EX: On a leg extension machine, make sure your knee is aligned with the hinging point of the part of the machine that you’re lifting with your quads.

•Practice your movement patterns such as knee dominant, hinges, horizontal and vertical pushes, and horizontal and vertical pulls from the most basic aspects of them. Find a friend who can show you the correct form, or look it up online (though this should be a last resort- the internet lies 90% of the time when it comes to health and fitness.) From there, FOCUS on the muscles you’re using, the way your joint moves, your bodies alignment, and perfect each aspect until you’ve built up to harder, heavier, faster, and more complex versions of the movement.

•Don’t just follow other folks at the gym. Chances are, they’re doing it wrong, too.

•Keep it simple. A workout doesn’t need to be an extravagant instagram model inspired session to be effective.
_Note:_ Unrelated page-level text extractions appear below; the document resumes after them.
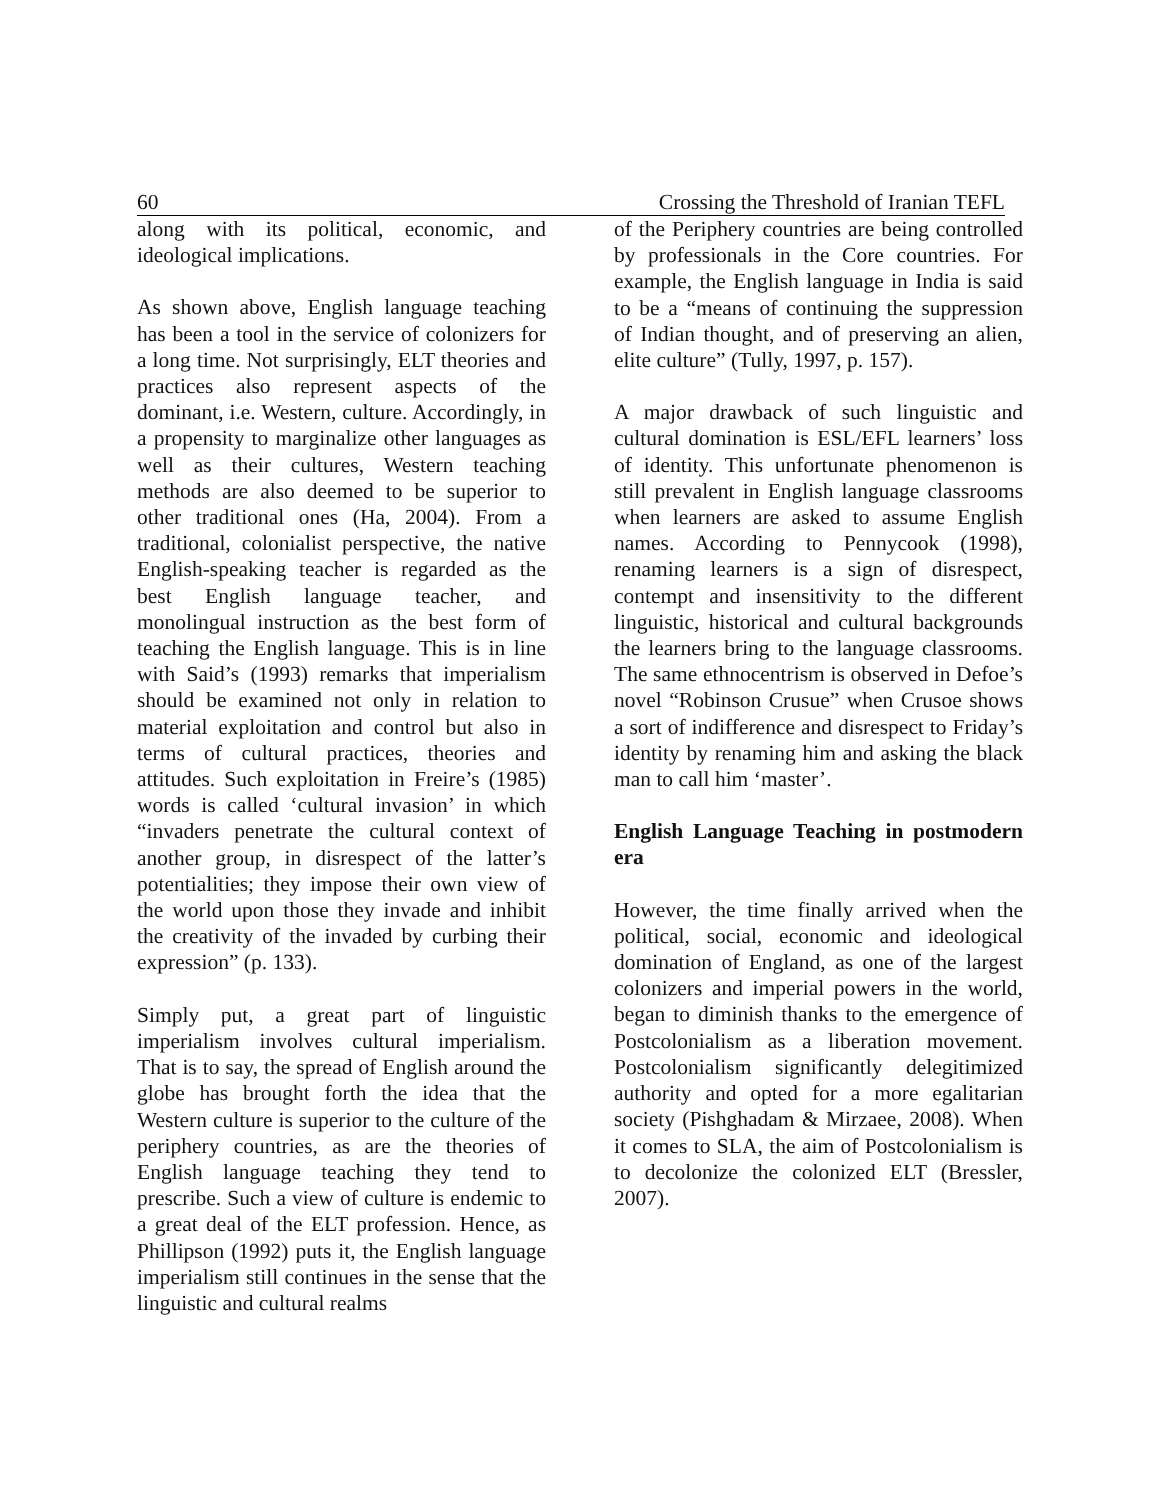60 Crossing the Threshold of Iranian TEFL
along with its political, economic, and ideological implications.
As shown above, English language teaching has been a tool in the service of colonizers for a long time. Not surprisingly, ELT theories and practices also represent aspects of the dominant, i.e. Western, culture. Accordingly, in a propensity to marginalize other languages as well as their cultures, Western teaching methods are also deemed to be superior to other traditional ones (Ha, 2004). From a traditional, colonialist perspective, the native English-speaking teacher is regarded as the best English language teacher, and monolingual instruction as the best form of teaching the English language. This is in line with Said’s (1993) remarks that imperialism should be examined not only in relation to material exploitation and control but also in terms of cultural practices, theories and attitudes. Such exploitation in Freire’s (1985) words is called ‘cultural invasion’ in which “invaders penetrate the cultural context of another group, in disrespect of the latter’s potentialities; they impose their own view of the world upon those they invade and inhibit the creativity of the invaded by curbing their expression” (p. 133).
Simply put, a great part of linguistic imperialism involves cultural imperialism. That is to say, the spread of English around the globe has brought forth the idea that the Western culture is superior to the culture of the periphery countries, as are the theories of English language teaching they tend to prescribe. Such a view of culture is endemic to a great deal of the ELT profession. Hence, as Phillipson (1992) puts it, the English language imperialism still continues in the sense that the linguistic and cultural realms
of the Periphery countries are being controlled by professionals in the Core countries. For example, the English language in India is said to be a “means of continuing the suppression of Indian thought, and of preserving an alien, elite culture” (Tully, 1997, p. 157).
A major drawback of such linguistic and cultural domination is ESL/EFL learners’ loss of identity. This unfortunate phenomenon is still prevalent in English language classrooms when learners are asked to assume English names. According to Pennycook (1998), renaming learners is a sign of disrespect, contempt and insensitivity to the different linguistic, historical and cultural backgrounds the learners bring to the language classrooms. The same ethnocentrism is observed in Defoe’s novel “Robinson Crusue” when Crusoe shows a sort of indifference and disrespect to Friday’s identity by renaming him and asking the black man to call him ‘master’.
English Language Teaching in postmodern era
However, the time finally arrived when the political, social, economic and ideological domination of England, as one of the largest colonizers and imperial powers in the world, began to diminish thanks to the emergence of Postcolonialism as a liberation movement. Postcolonialism significantly delegitimized authority and opted for a more egalitarian society (Pishghadam & Mirzaee, 2008). When it comes to SLA, the aim of Postcolonialism is to decolonize the colonized ELT (Bressler, 2007).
Most of the time, you don’t need all of that extra stuff. Know the 7 movements of the body, and train them slowly, with a focused mind, while listening to your body and being attentive to how it’s feeling and reacting to how it’s moving.

7 Movements of the Human Body:

-Knee Dominant: squats, step ups, lunges.

-Hip Dominant/Hinge: deadlift, bridge, KB swing.

-Horizontal Push: bench, chest fly, push up.

-Vertical Push: shoulder press, tricep extension, military press.

-Horizontal Pull: any type of row, back flys.

-Vertical Pull: pull up, lat pull down.

-Anti Movement: (CORE) anti-flexion, anti-extension, anti-rotation, anti-lateral flexion, anti-lateral extension.

Not every exercise is effective for everyone. Our bodies will always react differently from others to stimulation, so it’s your job, as the owner of your body, to figure out what your body responds best to. Try to learn something new about yourself every single day. Before you know it, you’re living well and empowering others to do the same.